Tek Suç Fay Hattının Mı?
Türkiye deprem bölgesinde olmasından deprem haberlerini çok sık duyuyoruz. Öyle ufak şiddette de değil! Yıkıcı olan cinsten. Deprem biz var oldukça her zaman karşımıza çıkacak doğal olayların başında. Ve biz her an deprem gelir mi diye beklemekteyiz. Haber bültenlerinden enkazdan çıkarılan vatandaşlarımıza dualar okuyup, ahlar edip, içler çekip yaşamaktayız. Bu adı üstünde doğal afet buna engel olunması mümkün değil. Ama bazı önlemlerle zararı en aza indirmek mümkün. Dünyada pek çok doğal afet mevcut. Ama bizler Allahtan gelene ne yapılır ki deyip susmamalıyız. Önlemleri almalı, geride keşke bunu da yapsaydım dememeliyiz. Nasıl önlemler almalıyız? Önce millet olarak deprem konusunda yeterli bilgi sahibi değiliz. En başta halk bilinçlendirilmeli. Bir deprem anında nereye sığınılmalı, nasıl davranılmalı bunların eğitimi verilmeli. Vatandaşa düşen görev bu. Birde devletimize düşen görevler var. Bunlar eski binaların onarılması, çatlak binaların yerleşime açılmaması, depremde zarar görmüş binaların hemen boşaltılması, kentsel dönüşüm projelerinin arttırılması gibi önlemler yapılmalıdır. Türkiye de pek çok eski bina, gecekondu hala var olmakta. Ama akıllara şu soru da gelmiyor değil, enkazda yıkılan binalar gecekondular mı yüksek katlı binalar mı? Görüyoruz ki yüksek katlı binalar daha zarar görmekte. Bunun nedeni insanların ihmalkarlığı mı? İnşaatta dayanıksız malzemeler kullanılması mı, az masraf ile çok iş yapma düşüncesi mi? Bunları sormak bile acıyken doğruluğunu düşünmek kabullenilir şey değil. Çünkü o binada ölenler, yaralananlar başka milletin insanı değil bizim ülkemizin insanları. Başka milletin insanı olsa dahi yapılmamalı ama ne yazık ki insanoğlunun olduğu her yerde hile, kolaya kaçma, ihmalkarlık her zaman vardır.

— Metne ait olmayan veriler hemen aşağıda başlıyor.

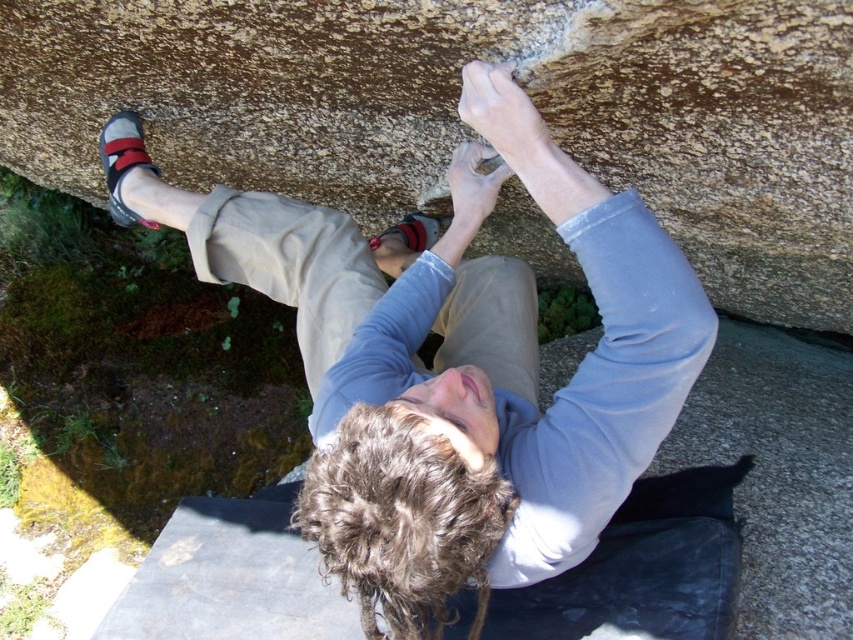
Question: Does brown rough rock at upper center appear on the left side of matte gray climbing shoe at upper left?

Choices:
 (A) no
 (B) yes

Answer: (A)

Question: Which point is farther from the camera taking this photo?

Choices:
 (A) (761, 67)
 (B) (700, 317)

Answer: (A)

Question: Does brown rough rock at upper center appear under matte gray climbing shoe at upper left?

Choices:
 (A) no
 (B) yes

Answer: (A)

Question: Which of the following is the farthest from the observer?

Choices:
 (A) (625, 200)
 (B) (740, 65)

Answer: (B)

Question: Can you confirm if brown rough rock at upper center is positioned below matte gray climbing shoe at upper left?

Choices:
 (A) no
 (B) yes

Answer: (A)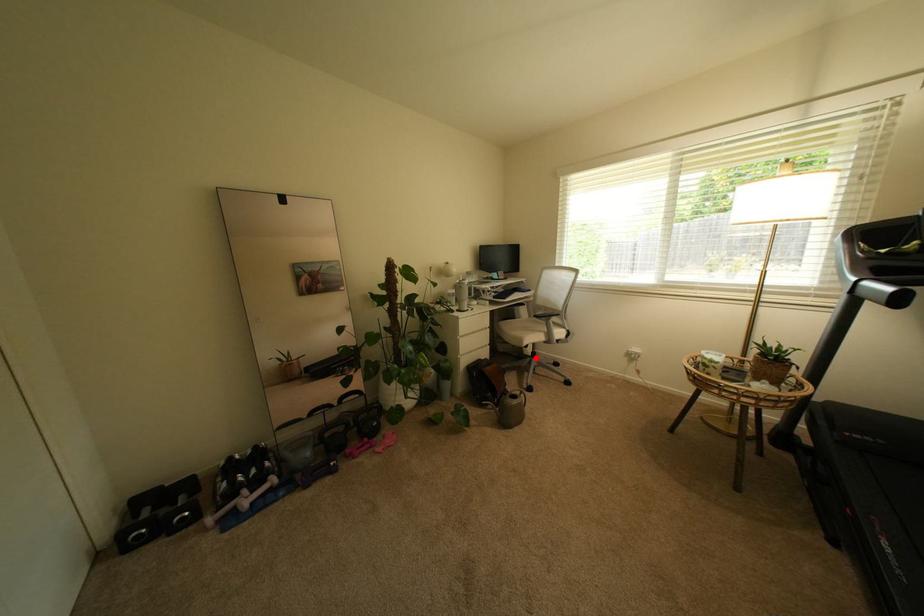
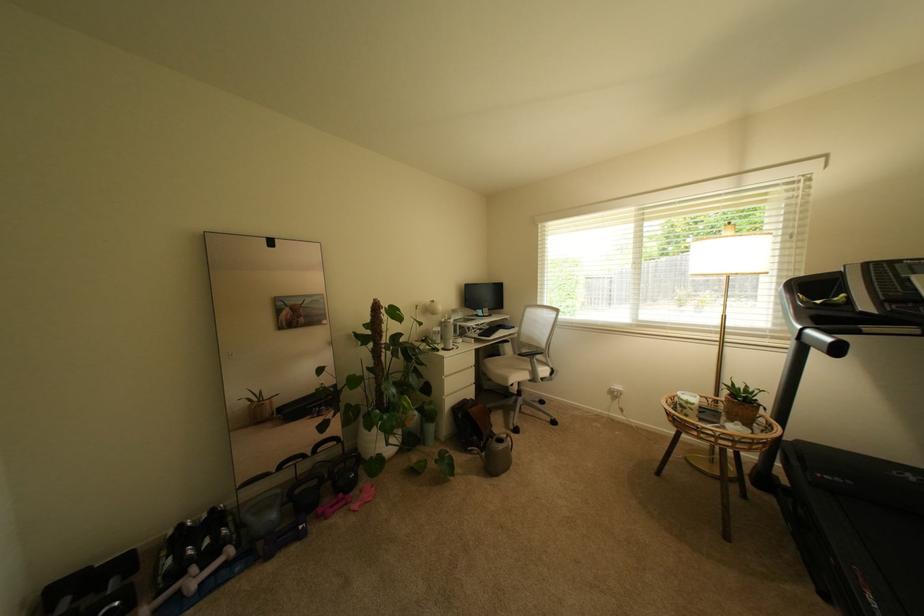
Question: A red point is marked in image1. In image2, is the corresponding 3D point closer to the camera or farther? Reply with the corresponding letter.

Choices:
 (A) The corresponding 3D point is closer.
 (B) The corresponding 3D point is farther.

Answer: (B)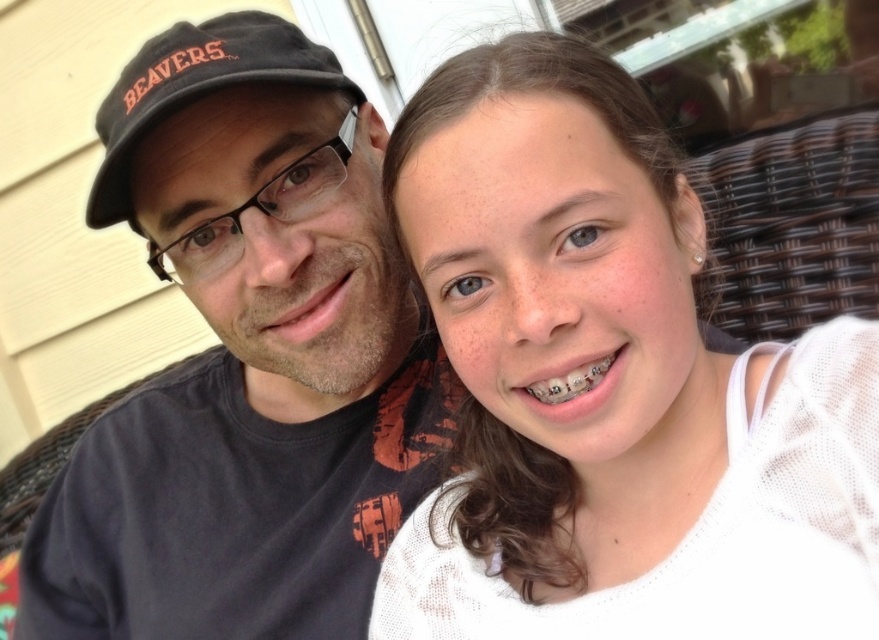
Question: Does white knit sweater at upper right appear on the right side of black fabric baseball cap at upper left?

Choices:
 (A) no
 (B) yes

Answer: (B)

Question: Which object is the farthest from the black fabric baseball cap at upper left?

Choices:
 (A) white knit sweater at upper right
 (B) dark gray t-shirt at left

Answer: (A)

Question: Which of the following is the closest to the observer?

Choices:
 (A) (360, 332)
 (B) (534, 442)
 (C) (120, 216)

Answer: (B)

Question: Is white knit sweater at upper right further to the viewer compared to black fabric baseball cap at upper left?

Choices:
 (A) yes
 (B) no

Answer: (B)

Question: Is white knit sweater at upper right to the right of black fabric baseball cap at upper left from the viewer's perspective?

Choices:
 (A) yes
 (B) no

Answer: (A)

Question: Which point appears farthest from the camera in this image?

Choices:
 (A) (110, 154)
 (B) (300, 241)
 (C) (840, 438)

Answer: (B)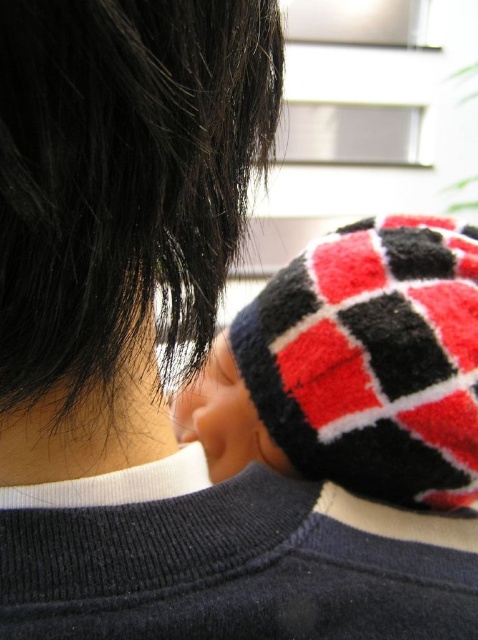
Question: Is shiny dark hair at upper left in front of knitted wool hat at upper right?

Choices:
 (A) no
 (B) yes

Answer: (B)

Question: Which point appears closest to the camera in this image?

Choices:
 (A) (382, 285)
 (B) (268, 116)

Answer: (B)

Question: From the image, what is the correct spatial relationship of shiny dark hair at upper left in relation to knitted wool hat at upper right?

Choices:
 (A) right
 (B) left

Answer: (B)

Question: Is shiny dark hair at upper left smaller than knitted wool hat at upper right?

Choices:
 (A) yes
 (B) no

Answer: (A)

Question: Which object is farther from the camera taking this photo?

Choices:
 (A) knitted wool hat at upper right
 (B) shiny dark hair at upper left

Answer: (A)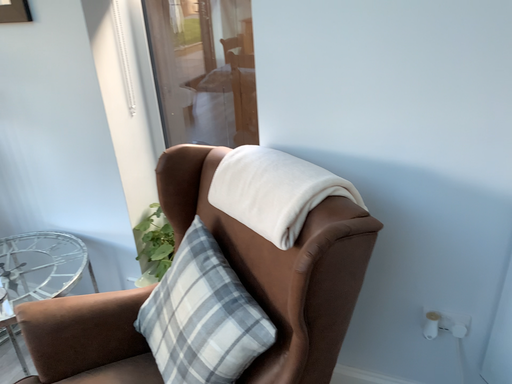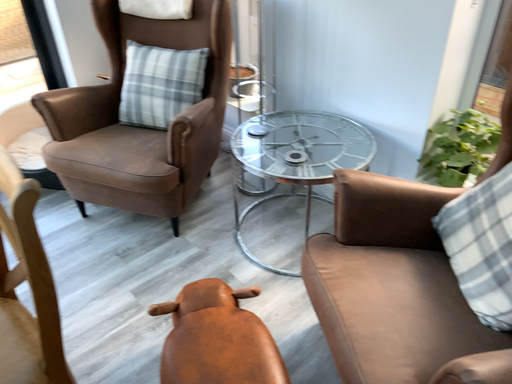
Question: Which way did the camera rotate in the video?

Choices:
 (A) rotated left
 (B) rotated right

Answer: (A)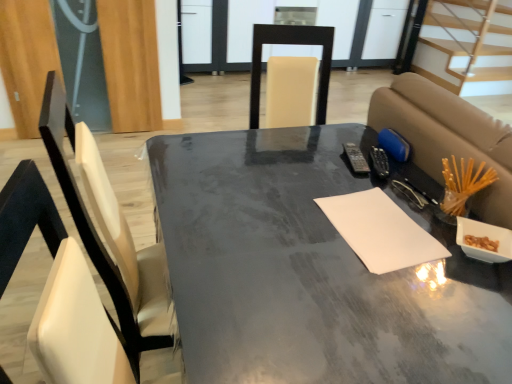
At what (x,y) coordinates should I click in order to perform the action: click on unoccupied space behind white paper at center. Please return your answer as a coordinate pair (x, y). The height and width of the screenshot is (384, 512). Looking at the image, I should click on point(358,183).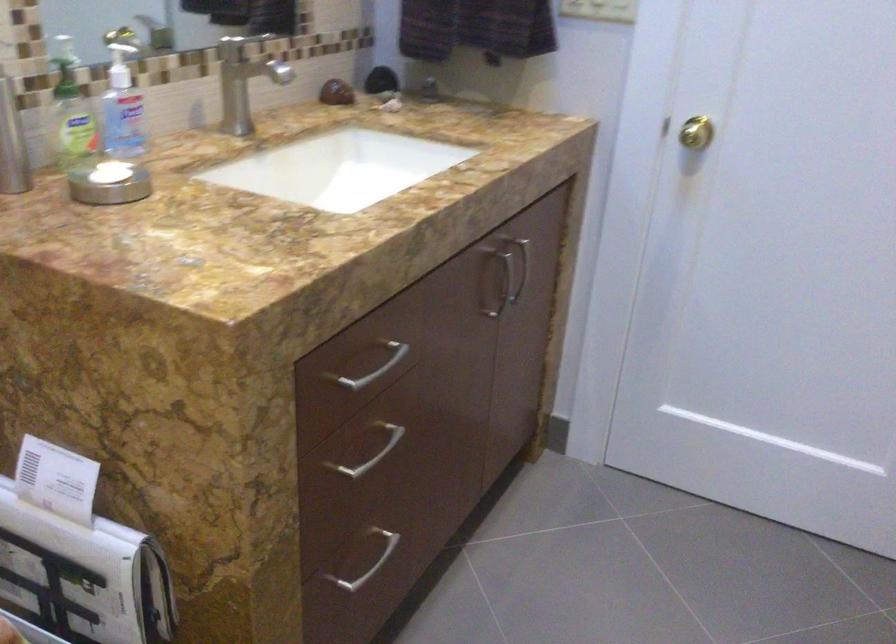
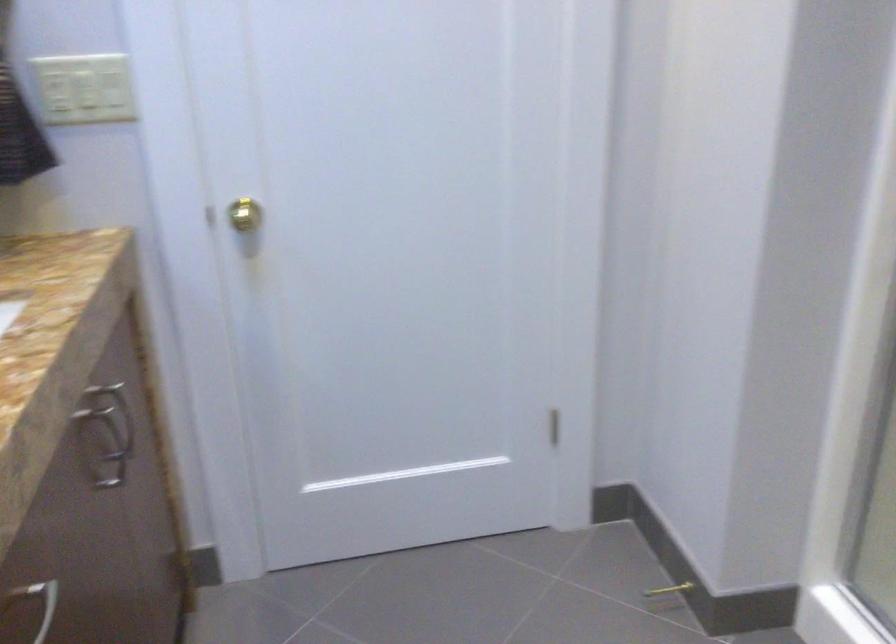
In the second image, find the point that corresponds to point 383,350 in the first image.

(37, 603)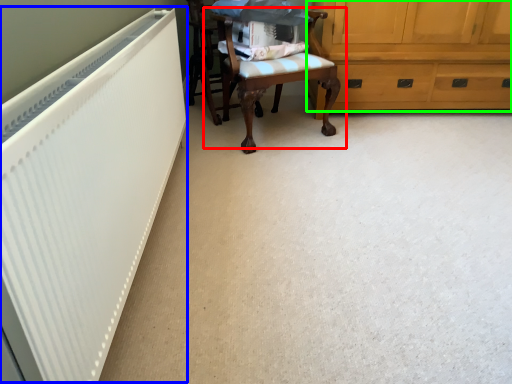
Question: Which object is the farthest from chair (highlighted by a red box)? Choose among these: radiator (highlighted by a blue box) or cabinetry (highlighted by a green box).

Choices:
 (A) radiator
 (B) cabinetry

Answer: (A)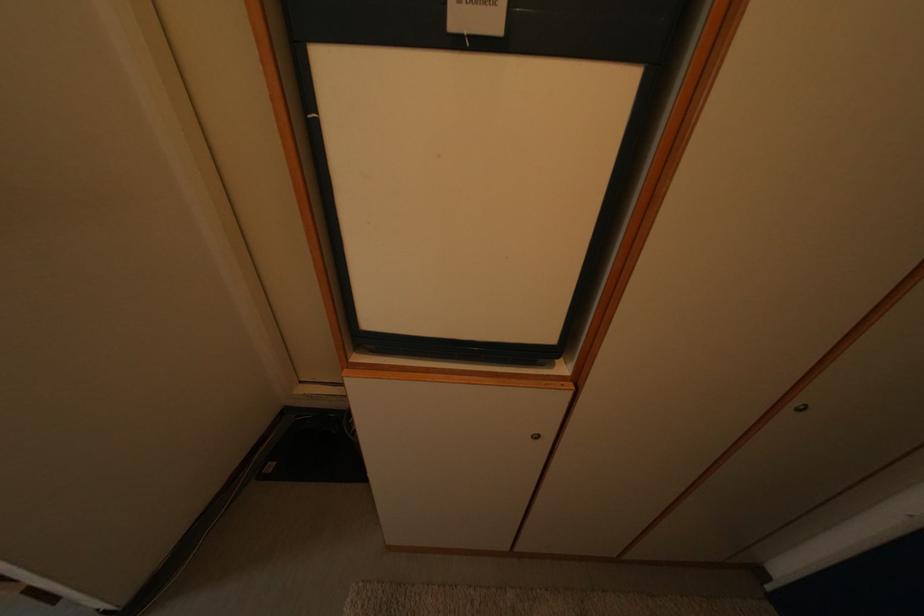
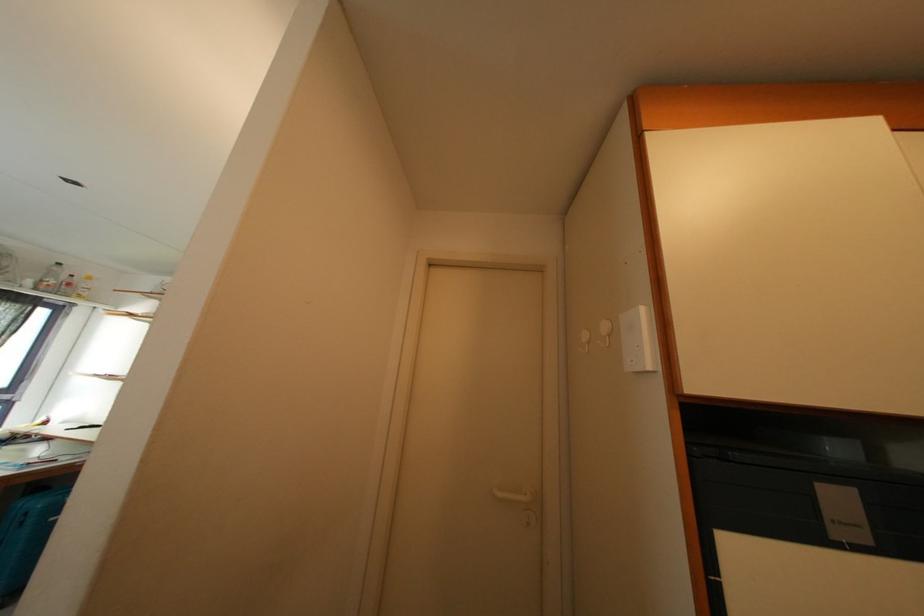
Question: Based on the continuous images, in which direction is the camera rotating? Reply with the corresponding letter.

Choices:
 (A) Left
 (B) Right
 (C) Up
 (D) Down

Answer: (C)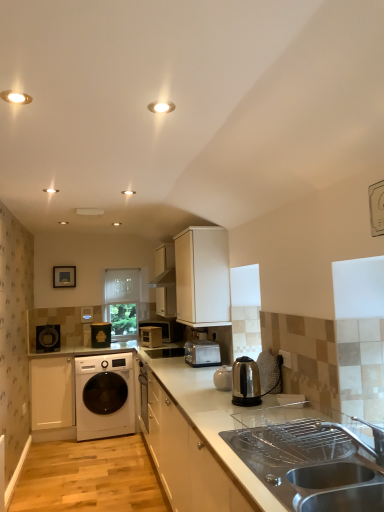
Question: Does white glossy washing machine at lower left touch white glossy light fixture at upper left, the 1th lighting when ordered from front to back?

Choices:
 (A) no
 (B) yes

Answer: (A)

Question: From a real-world perspective, is white glossy washing machine at lower left physically above white glossy light fixture at upper left, which appears as the second lighting when viewed from the back?

Choices:
 (A) yes
 (B) no

Answer: (B)

Question: From a real-world perspective, is white glossy washing machine at lower left under white glossy light fixture at upper left, the 1th lighting when ordered from front to back?

Choices:
 (A) no
 (B) yes

Answer: (B)

Question: Considering the relative sizes of white glossy washing machine at lower left and white glossy light fixture at upper left, the second lighting when ordered from right to left, in the image provided, is white glossy washing machine at lower left wider than white glossy light fixture at upper left, the second lighting when ordered from right to left,?

Choices:
 (A) no
 (B) yes

Answer: (B)

Question: Is white glossy washing machine at lower left bigger than white glossy light fixture at upper left, which appears as the second lighting when viewed from the back?

Choices:
 (A) yes
 (B) no

Answer: (A)

Question: Visually, is matte black speaker at left, which is the first home appliance in back-to-front order, positioned to the left or to the right of stainless steel sink at lower right?

Choices:
 (A) left
 (B) right

Answer: (A)

Question: From a real-world perspective, is matte black speaker at left, which is the first home appliance in back-to-front order, above or below stainless steel sink at lower right?

Choices:
 (A) below
 (B) above

Answer: (B)

Question: Considering their positions, is matte black speaker at left, positioned as the 3th home appliance in front-to-back order, located in front of or behind stainless steel sink at lower right?

Choices:
 (A) front
 (B) behind

Answer: (B)

Question: From the image's perspective, is matte black speaker at left, the first home appliance from the left, positioned above or below stainless steel sink at lower right?

Choices:
 (A) above
 (B) below

Answer: (B)

Question: Is metallic silver microwave at center, placed as the second appliance when sorted from left to right, to the left or to the right of metallic silver toaster at center, the 2th appliance positioned from the right, in the image?

Choices:
 (A) left
 (B) right

Answer: (B)

Question: Is metallic silver microwave at center, placed as the second appliance when sorted from left to right, inside the boundaries of metallic silver toaster at center, marked as the 1th appliance in a left-to-right arrangement, or outside?

Choices:
 (A) outside
 (B) inside

Answer: (A)

Question: Considering their positions, is metallic silver microwave at center, positioned as the first appliance in right-to-left order, located in front of or behind metallic silver toaster at center, the 2th appliance positioned from the right?

Choices:
 (A) behind
 (B) front

Answer: (B)

Question: Looking at their shapes, would you say metallic silver microwave at center, placed as the second appliance when sorted from left to right, is wider or thinner than metallic silver toaster at center, marked as the 1th appliance in a left-to-right arrangement?

Choices:
 (A) wide
 (B) thin

Answer: (B)

Question: Is stainless steel kettle at center, marked as the first home appliance in a right-to-left arrangement, to the left or to the right of metallic silver microwave at center, positioned as the first appliance in right-to-left order, in the image?

Choices:
 (A) right
 (B) left

Answer: (A)

Question: Relative to metallic silver microwave at center, positioned as the first appliance in right-to-left order, is stainless steel kettle at center, placed as the 3th home appliance when sorted from left to right, in front or behind?

Choices:
 (A) behind
 (B) front

Answer: (B)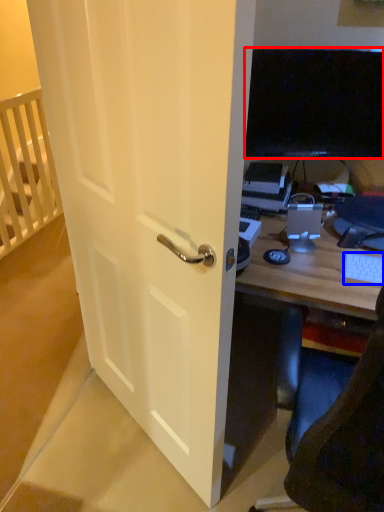
Question: Which of the following is the closest to the observer, television (highlighted by a red box) or computer keyboard (highlighted by a blue box)?

Choices:
 (A) television
 (B) computer keyboard

Answer: (B)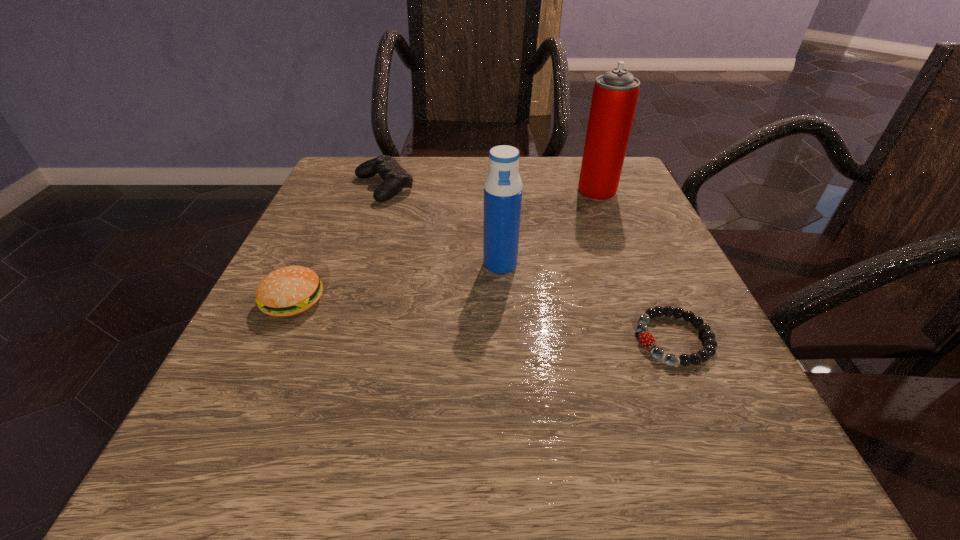
Locate an element on the screen. This screenshot has height=540, width=960. vacant area that lies between the patty and the tallest object is located at coordinates (445, 246).

Identify the location of free space between the control and the patty. This screenshot has width=960, height=540. (339, 244).

Locate an element on the screen. The width and height of the screenshot is (960, 540). free area in between the bracelet and the aerosol can is located at coordinates (636, 265).

You are a GUI agent. You are given a task and a screenshot of the screen. Output one action in this format:
    pyautogui.click(x=<x>, y=<y>)
    Task: Click on the free area in between the tallest object and the patty
    
    Given the screenshot: What is the action you would take?
    pyautogui.click(x=445, y=246)

Select which object appears as the fourth closest to the fourth shortest object. Please provide its 2D coordinates. Your answer should be formatted as a tuple, i.e. [(x, y)], where the tuple contains the x and y coordinates of a point satisfying the conditions above.

[(287, 291)]

Identify the location of object that is the third closest to the fourth shortest object. This screenshot has height=540, width=960. (615, 94).

Where is `free spot that satisfies the following two spatial constraints: 1. on the front side of the bracelet; 2. on the left side of the water bottle`? The image size is (960, 540). free spot that satisfies the following two spatial constraints: 1. on the front side of the bracelet; 2. on the left side of the water bottle is located at coordinates (504, 339).

Where is `blank area in the image that satisfies the following two spatial constraints: 1. on the back side of the patty; 2. on the left side of the control`? blank area in the image that satisfies the following two spatial constraints: 1. on the back side of the patty; 2. on the left side of the control is located at coordinates (346, 187).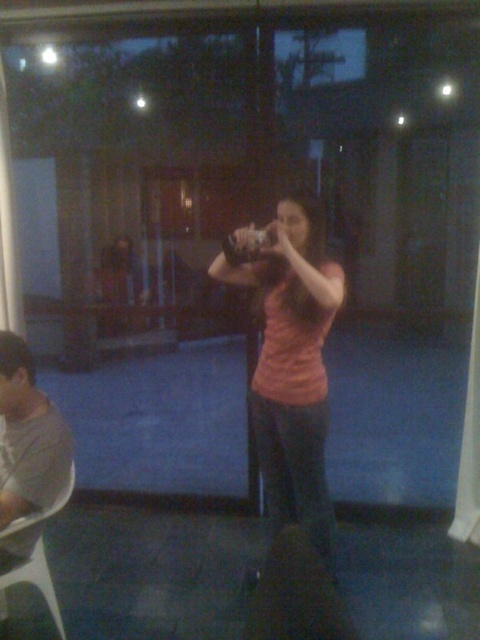
Which of these two, pink matte shirt at center or white plastic chair at lower left, stands taller?

With more height is pink matte shirt at center.

Based on the photo, between pink matte shirt at center and white plastic chair at lower left, which one appears on the right side from the viewer's perspective?

Positioned to the right is pink matte shirt at center.

Is point (300, 397) farther from viewer compared to point (43, 566)?

That is True.

Where is `pink matte shirt at center`? pink matte shirt at center is located at coordinates (292, 364).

Deprem ile ülke olarak çok can kaybı yaşadık ve hala yaşamaktayız. Ama biliyoruz ki milletimiz ülkesinin zor anında her zaman birlik olup her yerden koşarak yardıma gelen millettir. Yardımseverliği, merhameti, içgüdüsü yüksek bir milletiz. Bu yönümüzle ne kadar gurur duysak az. Savaşta, barışta, depremde, selde, yangında her daim birlik olmamız ile örnek bir milletiz. Rabbim bu milleti daha büyük acılarla sınamasın.
En son yaşadığımız İzmir depremi ile acı dolu günler yaşadık. Ne hayatlar sonlandı, ne mucizeler hayata tutundu. 65 saat, 91 saat sonra minicik eller hayata tutundu. Ne açlık ne susuzluk onları kopardı. Mucizelere örnek olan olayları yaşadık. 114 vatandaşımızı kaybetmenin acısını yaşarken, 1035 vatandaşımız da yaralandı. Millet olarak acı günler geçiriyoruz. Ama yardımseverliğimiz her zaman devam ediyor. Anne babası enkazdan kalmış çocuklar, çocukları enkazdan kalmış anne babalar...
Türkiye pek çok depreme şahit olmuş bir ülkedir. Şahit olmakla kalmamış pek çok can kaybını da beraberinde getirmiştir. Önlem alınma gibi olanak varken halen binalar yıkılıyor, ocaklar sönüyor. Her olay karşısında neden diye sormazsak yarın bizler de o enkazın altında kalabiliriz. Duyarlı vatandaşlar olmak ülkemize karşı borcumuzdur. Umarız bir daha yaşamayız.
Millet olarak dilimizde tek cümle,
Deprem öldürmez, bina ölüme sebep olur.